Extracted entries: Begin
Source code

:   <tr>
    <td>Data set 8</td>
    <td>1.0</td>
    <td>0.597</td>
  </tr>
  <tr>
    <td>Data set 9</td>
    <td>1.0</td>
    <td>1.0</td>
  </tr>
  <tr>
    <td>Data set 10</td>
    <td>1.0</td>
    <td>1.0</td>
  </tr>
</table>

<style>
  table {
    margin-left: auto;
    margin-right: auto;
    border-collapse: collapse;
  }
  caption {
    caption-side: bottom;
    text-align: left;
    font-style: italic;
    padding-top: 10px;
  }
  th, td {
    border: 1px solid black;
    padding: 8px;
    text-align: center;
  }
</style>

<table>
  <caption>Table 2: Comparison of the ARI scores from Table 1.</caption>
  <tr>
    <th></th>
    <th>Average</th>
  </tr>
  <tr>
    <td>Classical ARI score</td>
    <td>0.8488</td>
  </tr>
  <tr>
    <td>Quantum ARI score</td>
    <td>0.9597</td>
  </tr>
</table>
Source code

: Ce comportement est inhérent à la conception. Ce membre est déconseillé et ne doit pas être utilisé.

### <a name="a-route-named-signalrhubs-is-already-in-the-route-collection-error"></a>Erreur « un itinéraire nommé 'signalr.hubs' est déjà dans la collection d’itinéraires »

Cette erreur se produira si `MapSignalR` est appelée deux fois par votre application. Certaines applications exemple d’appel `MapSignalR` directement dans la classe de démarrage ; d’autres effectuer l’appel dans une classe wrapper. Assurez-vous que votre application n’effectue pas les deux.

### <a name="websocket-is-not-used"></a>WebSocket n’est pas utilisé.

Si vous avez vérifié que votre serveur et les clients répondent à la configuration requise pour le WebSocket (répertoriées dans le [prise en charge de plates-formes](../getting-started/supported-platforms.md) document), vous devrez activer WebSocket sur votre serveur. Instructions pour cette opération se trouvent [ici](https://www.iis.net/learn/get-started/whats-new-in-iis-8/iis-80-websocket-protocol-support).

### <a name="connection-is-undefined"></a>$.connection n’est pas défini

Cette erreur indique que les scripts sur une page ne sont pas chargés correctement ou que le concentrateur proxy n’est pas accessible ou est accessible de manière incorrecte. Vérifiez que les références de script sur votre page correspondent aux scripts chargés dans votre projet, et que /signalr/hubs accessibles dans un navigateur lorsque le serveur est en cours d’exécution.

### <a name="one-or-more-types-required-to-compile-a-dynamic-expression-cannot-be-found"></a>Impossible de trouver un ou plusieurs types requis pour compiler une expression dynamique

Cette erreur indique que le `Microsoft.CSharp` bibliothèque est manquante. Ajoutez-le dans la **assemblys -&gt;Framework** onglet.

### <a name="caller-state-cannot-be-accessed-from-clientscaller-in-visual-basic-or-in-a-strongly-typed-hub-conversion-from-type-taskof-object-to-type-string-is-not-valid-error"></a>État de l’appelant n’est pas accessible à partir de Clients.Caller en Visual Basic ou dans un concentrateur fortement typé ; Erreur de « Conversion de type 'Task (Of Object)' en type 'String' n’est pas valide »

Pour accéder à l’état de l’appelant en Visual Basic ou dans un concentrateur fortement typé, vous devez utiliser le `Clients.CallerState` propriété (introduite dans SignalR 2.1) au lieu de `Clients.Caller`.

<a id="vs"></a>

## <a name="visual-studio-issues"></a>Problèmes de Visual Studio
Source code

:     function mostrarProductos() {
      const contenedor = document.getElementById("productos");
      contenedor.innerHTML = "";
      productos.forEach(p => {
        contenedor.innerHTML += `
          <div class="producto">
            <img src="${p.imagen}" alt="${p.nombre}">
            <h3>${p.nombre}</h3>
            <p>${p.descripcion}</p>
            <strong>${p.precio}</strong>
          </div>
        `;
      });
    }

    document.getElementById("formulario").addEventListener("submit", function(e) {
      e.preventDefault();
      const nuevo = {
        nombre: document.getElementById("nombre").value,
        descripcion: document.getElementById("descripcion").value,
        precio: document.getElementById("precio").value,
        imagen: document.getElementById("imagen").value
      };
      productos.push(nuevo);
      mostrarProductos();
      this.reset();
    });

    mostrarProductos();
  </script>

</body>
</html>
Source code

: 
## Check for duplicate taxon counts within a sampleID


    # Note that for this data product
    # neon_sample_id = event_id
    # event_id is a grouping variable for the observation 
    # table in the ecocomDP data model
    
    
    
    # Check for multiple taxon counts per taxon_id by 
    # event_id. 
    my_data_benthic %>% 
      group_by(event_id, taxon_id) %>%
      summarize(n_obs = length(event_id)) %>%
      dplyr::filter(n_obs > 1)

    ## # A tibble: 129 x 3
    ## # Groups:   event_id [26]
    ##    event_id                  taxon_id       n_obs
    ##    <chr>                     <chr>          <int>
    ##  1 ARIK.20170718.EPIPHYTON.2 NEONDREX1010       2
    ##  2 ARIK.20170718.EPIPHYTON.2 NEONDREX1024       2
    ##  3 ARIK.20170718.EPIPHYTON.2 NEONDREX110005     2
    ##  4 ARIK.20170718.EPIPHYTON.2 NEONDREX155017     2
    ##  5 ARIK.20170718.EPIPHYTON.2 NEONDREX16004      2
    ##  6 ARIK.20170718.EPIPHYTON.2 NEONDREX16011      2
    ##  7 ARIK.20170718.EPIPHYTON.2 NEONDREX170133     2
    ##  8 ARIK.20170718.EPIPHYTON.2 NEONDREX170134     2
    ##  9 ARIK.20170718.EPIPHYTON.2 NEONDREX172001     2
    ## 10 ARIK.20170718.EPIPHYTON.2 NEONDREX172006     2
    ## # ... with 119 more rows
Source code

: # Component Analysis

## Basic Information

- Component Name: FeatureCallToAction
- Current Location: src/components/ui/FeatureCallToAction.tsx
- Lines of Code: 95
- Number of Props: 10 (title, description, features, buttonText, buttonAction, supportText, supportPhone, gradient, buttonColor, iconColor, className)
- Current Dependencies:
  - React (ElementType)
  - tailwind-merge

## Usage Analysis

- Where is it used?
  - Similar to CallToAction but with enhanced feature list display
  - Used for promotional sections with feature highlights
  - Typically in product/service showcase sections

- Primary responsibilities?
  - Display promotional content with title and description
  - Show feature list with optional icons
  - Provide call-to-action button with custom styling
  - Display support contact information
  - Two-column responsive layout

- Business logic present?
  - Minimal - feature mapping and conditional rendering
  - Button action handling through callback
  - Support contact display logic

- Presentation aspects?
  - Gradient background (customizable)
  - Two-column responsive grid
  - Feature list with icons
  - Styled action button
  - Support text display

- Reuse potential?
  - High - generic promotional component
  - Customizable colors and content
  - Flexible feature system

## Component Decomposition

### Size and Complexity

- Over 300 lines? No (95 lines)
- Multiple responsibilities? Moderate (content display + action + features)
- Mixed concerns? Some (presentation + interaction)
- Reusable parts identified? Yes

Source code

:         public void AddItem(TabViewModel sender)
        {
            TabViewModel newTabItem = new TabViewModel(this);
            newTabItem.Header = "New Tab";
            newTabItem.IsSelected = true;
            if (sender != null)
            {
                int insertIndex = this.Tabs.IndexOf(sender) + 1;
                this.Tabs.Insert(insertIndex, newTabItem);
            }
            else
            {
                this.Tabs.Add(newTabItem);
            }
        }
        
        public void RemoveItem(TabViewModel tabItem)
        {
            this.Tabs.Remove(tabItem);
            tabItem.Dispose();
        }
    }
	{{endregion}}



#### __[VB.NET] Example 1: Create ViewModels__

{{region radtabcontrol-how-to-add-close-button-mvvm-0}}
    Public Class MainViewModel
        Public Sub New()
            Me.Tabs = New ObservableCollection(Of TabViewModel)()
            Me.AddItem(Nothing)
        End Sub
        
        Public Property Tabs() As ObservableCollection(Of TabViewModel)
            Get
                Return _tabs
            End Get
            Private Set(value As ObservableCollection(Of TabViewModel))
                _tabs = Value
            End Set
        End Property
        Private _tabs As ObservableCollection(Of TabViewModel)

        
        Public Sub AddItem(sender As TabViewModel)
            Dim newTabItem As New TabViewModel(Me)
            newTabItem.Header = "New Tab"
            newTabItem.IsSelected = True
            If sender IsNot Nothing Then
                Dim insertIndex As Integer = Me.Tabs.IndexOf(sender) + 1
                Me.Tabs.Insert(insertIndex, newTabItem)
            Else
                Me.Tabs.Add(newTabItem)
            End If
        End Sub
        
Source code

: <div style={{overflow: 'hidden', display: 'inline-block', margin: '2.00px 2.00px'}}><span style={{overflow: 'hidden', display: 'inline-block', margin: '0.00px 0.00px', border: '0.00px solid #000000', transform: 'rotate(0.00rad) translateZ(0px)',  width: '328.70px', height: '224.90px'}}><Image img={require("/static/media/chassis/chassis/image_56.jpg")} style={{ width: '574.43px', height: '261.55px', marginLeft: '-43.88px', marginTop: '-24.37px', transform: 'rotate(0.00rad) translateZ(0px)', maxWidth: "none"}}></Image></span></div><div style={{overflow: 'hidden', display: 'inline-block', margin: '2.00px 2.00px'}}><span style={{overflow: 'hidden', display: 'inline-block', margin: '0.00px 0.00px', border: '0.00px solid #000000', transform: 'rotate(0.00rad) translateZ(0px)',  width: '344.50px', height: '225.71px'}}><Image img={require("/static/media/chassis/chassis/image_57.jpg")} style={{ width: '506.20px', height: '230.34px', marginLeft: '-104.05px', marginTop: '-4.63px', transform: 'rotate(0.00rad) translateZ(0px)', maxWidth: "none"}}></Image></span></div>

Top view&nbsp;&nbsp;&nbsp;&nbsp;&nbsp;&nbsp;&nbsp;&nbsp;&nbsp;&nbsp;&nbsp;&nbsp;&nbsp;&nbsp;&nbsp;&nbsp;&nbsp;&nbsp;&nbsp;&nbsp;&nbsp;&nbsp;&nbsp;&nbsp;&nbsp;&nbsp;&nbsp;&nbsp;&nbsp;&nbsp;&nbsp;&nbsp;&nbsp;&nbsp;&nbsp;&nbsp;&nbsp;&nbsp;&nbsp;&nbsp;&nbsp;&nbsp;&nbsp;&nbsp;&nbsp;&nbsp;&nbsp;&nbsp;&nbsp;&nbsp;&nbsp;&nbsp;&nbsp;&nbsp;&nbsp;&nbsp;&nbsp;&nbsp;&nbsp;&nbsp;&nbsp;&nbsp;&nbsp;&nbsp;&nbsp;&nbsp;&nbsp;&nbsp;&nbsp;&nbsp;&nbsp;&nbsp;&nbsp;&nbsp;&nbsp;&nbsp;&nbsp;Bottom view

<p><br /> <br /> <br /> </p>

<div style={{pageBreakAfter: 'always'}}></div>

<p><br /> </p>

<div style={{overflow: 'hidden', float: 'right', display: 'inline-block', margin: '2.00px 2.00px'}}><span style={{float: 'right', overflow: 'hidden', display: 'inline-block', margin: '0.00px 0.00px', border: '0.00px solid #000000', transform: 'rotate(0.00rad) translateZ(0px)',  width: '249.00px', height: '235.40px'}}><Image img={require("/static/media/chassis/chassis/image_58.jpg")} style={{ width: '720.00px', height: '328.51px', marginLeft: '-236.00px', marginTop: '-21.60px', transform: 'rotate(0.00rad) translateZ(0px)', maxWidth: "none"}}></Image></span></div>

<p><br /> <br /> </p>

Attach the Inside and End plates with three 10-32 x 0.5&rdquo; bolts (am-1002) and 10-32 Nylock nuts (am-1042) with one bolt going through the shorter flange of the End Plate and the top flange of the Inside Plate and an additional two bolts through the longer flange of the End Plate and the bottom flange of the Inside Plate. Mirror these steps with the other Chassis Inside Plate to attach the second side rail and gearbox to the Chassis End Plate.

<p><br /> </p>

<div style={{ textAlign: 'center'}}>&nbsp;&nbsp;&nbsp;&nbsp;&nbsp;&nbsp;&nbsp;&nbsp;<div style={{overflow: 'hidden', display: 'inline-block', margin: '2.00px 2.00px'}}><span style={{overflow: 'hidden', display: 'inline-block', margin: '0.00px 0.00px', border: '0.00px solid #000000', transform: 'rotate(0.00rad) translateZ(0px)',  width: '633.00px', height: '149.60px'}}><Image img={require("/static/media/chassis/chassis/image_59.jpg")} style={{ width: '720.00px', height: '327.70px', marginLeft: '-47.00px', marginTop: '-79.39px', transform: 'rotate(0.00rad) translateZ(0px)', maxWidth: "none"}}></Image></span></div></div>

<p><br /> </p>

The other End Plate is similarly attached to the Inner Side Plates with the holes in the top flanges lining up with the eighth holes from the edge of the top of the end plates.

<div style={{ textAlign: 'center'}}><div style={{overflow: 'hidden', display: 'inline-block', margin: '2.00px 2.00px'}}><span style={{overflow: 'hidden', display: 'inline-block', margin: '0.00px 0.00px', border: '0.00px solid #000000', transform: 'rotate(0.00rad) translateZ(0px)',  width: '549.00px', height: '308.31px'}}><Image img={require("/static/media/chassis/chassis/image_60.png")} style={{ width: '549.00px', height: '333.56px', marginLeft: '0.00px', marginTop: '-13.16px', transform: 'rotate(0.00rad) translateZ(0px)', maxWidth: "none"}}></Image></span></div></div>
Extracted entries: End
Work to be completed: The listing above holds a line with "- Over 300 lines? No (95 lines)" and a line with "this.Tabs.Insert(insertIndex, newTabItem);". Print the stretch from the first through the second, exactly and alone.

Result:
- Over 300 lines? No (95 lines)
- Multiple responsibilities? Moderate (content display + action + features)
- Mixed concerns? Some (presentation + interaction)
- Reusable parts identified? Yes

Source code

:         public void AddItem(TabViewModel sender)
        {
            TabViewModel newTabItem = new TabViewModel(this);
            newTabItem.Header = "New Tab";
            newTabItem.IsSelected = true;
            if (sender != null)
            {
                int insertIndex = this.Tabs.IndexOf(sender) + 1;
                this.Tabs.Insert(insertIndex, newTabItem);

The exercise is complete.